A Westminster Hall debate on ‘Forced live organ extraction in China’ has been scheduled for Tuesday 26 March 2019 from 9.30am to 11.00am. The debate has been initiated by Jim Shannon MPJump to full report >>
In 2006, two prominent Canadians – David Kilgour, a former MP, and David Matas, a human rights lawyer – published a report for the ‘Coalition to Investigate the Persecution of the Falun Gong in China’, in which they gave credibility to claims that the Chinese authorities were harvesting organs from executed members of the group. At around the same time, the Chinese authorities acknowledged that they had been taking organs from executed prisoners but insisted it was only with their consent.
In the years since then, the Chinese authorities have announced steps to bring the practice to an end. The deadline eventually set for doing so was 1 January 2015. However, there continue to be allegations that the practice has not ended.
Amongst those concerned that the practice may be continuing was the Conservative Human Rights Commission. It published a report in July 2016 on human rights in China, The darkest moment: The crackdown on human rights in China 2013-16 (see pages 46-50).
An independent people’s tribunal chaired by Sir Geoffrey Nice QC (former prosecutor of war crimes at the UN’s tribunal for the former Yugoslavia) is currently deliberating on the matter. It held public hearings in London in December 2018. Sir Geoffrey subsequently issued an interim judgement. In it he said:
The Tribunal’s members are all certain – unanimously, and sure beyond reasonable doubt – that in China forced organ harvesting from prisoners of conscience has been practised for a substantial period of time involving a very substantial number of victims.

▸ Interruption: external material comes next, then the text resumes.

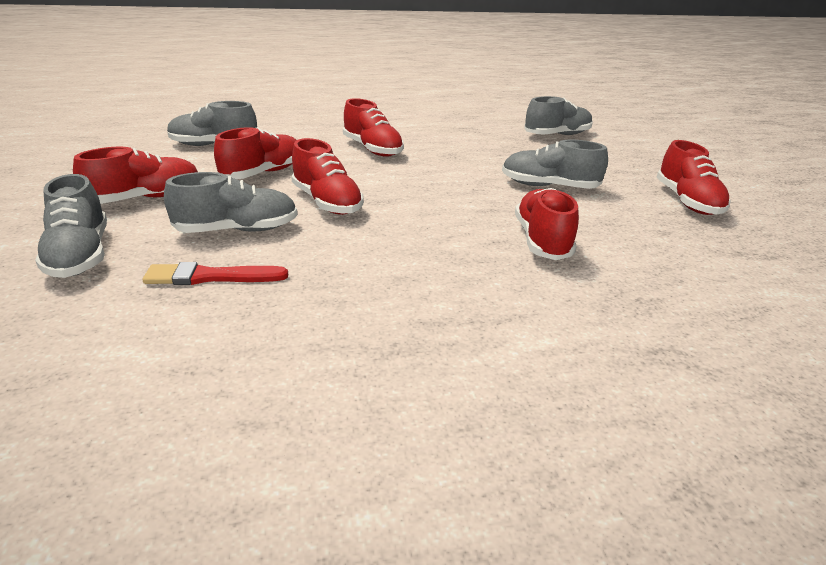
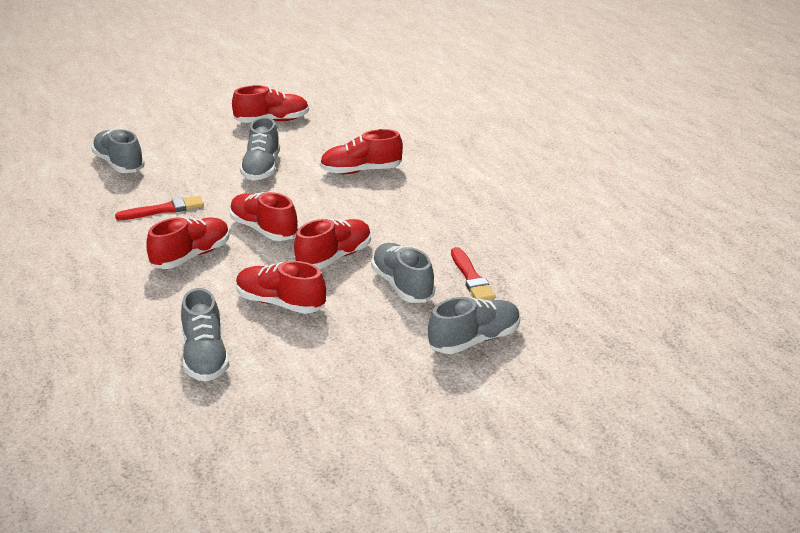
camera: 100 degrees left, 0 degrees up
red shoe [73,147,198,204] -> red shoe moved to [229,192,298,241]
none -> red brush [115,196,204,220]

We will deal in our final judgment in detail with our findings as to whether any international crimes have been committed by this practice, if so by whom and with detail as to time periods and numbers of victims. This final judgment will be derived from our further analysis of present material and other material yet to be provided and to legal advice yet to be received.
A final judgement is due to be released during 2019.

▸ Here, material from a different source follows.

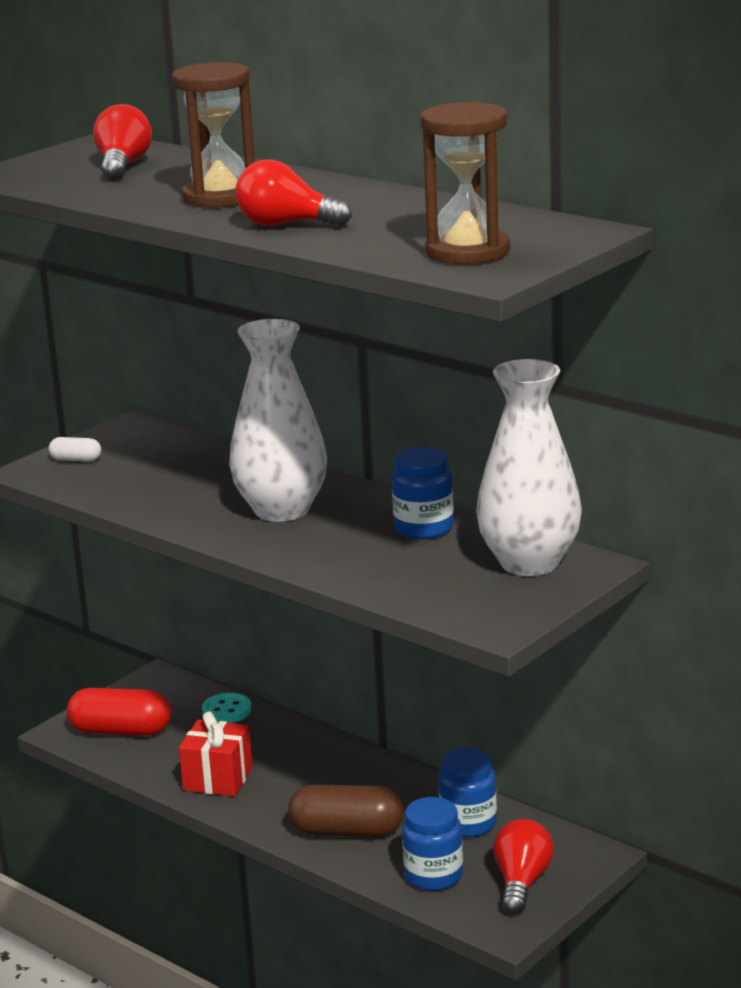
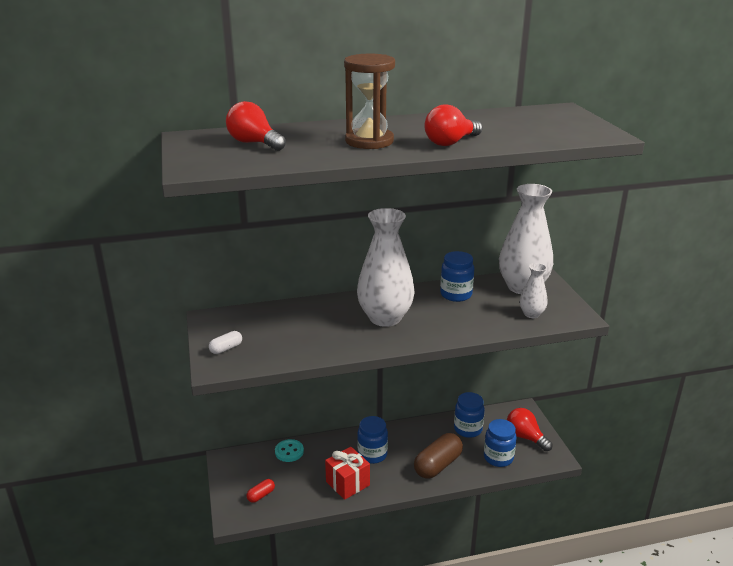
camera: 55 degrees left, 5 degrees up
red capsule [67,688,171,736] -> red capsule [246,479,275,503], size x0.49
brown hourglass [420,102,510,264] -> none
none -> blue jar [357,416,388,464]
none -> white vase [520,263,547,318]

Successive UK governments have expressed concerns about claims of organ harvesting. They have often done so in the context of the ongoing ‘UK-China Human Rights Dialogue’ and ‘UK-China Strategic Dialogue’. On 25 February 2019 Baroness Goldie said in the Lords:
[…] We keep the issue under review and welcome any and all new evidence. At the moment, our analysis remains that the evidence available is not sufficiently strong to substantiate claims that state-sanctioned, systematic organ harvesting is happening in China. My noble friend referred to the World Health Organization. It collates global data on organ donations and works with China. Its view is that China is implementing an ethical voluntary organ transplant system, in accordance with international standards, although it does have concerns about overall transparency.